**WORK REQUIRED**
Which lines in the entries below contain the word "artery"? Show every such line in full.

**GIVEN DATA**
┄┄┄┄┄┄┄┄┄┄

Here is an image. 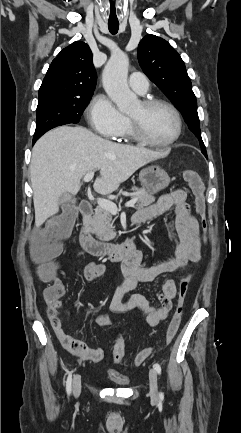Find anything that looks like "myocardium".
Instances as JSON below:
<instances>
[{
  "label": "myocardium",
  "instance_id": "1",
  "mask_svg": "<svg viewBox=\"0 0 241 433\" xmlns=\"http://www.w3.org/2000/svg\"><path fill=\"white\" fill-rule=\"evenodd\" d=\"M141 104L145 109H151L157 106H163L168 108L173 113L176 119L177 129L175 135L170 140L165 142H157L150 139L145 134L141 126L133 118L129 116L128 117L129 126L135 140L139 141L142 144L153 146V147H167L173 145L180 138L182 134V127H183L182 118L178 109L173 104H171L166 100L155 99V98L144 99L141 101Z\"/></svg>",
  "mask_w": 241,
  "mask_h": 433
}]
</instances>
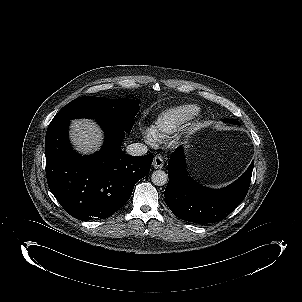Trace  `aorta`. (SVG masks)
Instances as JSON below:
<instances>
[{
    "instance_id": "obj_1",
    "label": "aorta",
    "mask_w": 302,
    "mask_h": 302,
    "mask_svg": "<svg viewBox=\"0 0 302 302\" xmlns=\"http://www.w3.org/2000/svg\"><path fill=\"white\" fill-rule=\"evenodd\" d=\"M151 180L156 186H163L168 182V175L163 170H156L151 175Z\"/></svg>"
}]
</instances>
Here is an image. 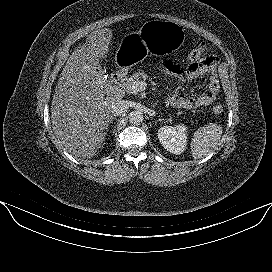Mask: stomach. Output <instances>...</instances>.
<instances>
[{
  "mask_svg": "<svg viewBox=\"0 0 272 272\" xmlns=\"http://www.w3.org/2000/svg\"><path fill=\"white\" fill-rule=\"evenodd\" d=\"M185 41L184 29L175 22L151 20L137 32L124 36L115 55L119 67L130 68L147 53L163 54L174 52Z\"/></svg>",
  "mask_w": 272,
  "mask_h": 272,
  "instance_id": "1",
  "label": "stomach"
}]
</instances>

┄┄┄┄┄┄┄┄┄┄

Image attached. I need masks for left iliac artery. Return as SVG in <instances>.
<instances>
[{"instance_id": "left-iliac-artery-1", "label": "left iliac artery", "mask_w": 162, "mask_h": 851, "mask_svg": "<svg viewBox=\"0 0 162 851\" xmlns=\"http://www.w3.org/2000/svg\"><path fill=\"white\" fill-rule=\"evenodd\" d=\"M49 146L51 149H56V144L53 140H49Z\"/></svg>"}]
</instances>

┄┄┄┄┄┄┄┄┄┄

**TASK RESPONSE**
Image attached. I need masks for left iliac artery. Return as SVG in <instances>.
[{"instance_id": "left-iliac-artery-1", "label": "left iliac artery", "mask_w": 162, "mask_h": 851, "mask_svg": "<svg viewBox=\"0 0 162 851\" xmlns=\"http://www.w3.org/2000/svg\"><path fill=\"white\" fill-rule=\"evenodd\" d=\"M49 146L51 149H56V144L53 140H49Z\"/></svg>"}]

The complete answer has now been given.